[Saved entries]
========
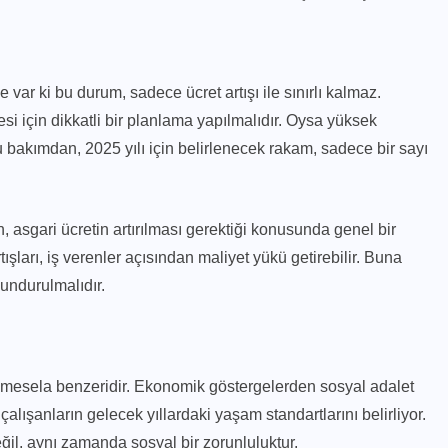
e var ki bu durum, sadece ücret artışı ile sınırlı kalmaz.
i için dikkatli bir planlama yapılmalıdır. Oysa yüksek
Bu bakımdan, 2025 yılı için belirlenecek rakam, sadece bir sayı
n, asgari ücretin artırılması gerektiği konusunda genel bir
tışları, iş verenler açısından maliyet yükü getirebilir. Buna
undurulmalıdır.
ir mesela benzeridir. Ekonomik göstergelerden sosyal adalet
alışanların gelecek yıllardaki yaşam standartlarını belirliyor.
eğil, aynı zamanda sosyal bir zorunluluktur.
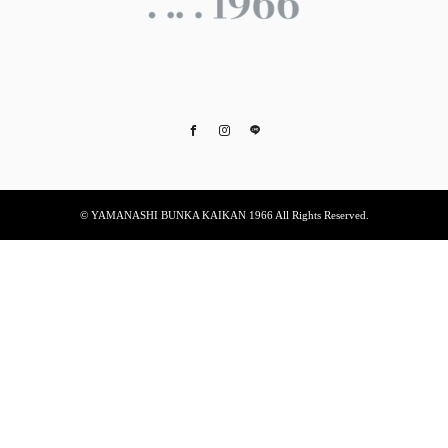
Facebook
Instagram
Flickr
© YAMANASHI BUNKA KAIKAN 1966 All Rights Reserved.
========
§ **Exercise**
Look above for the line with "Bu bakımdan, 2025" and the line with "ir mesela benzeridir.", and reproduce exactly those two lines plus every line between, nothing more.

§ **Response to this task**
Bu bakımdan, 2025 yılı için belirlenecek rakam, sadece bir sayı
n, asgari ücretin artırılması gerektiği konusunda genel bir
tışları, iş verenler açısından maliyet yükü getirebilir. Buna
undurulmalıdır.
ir mesela benzeridir. Ekonomik göstergelerden sosyal adalet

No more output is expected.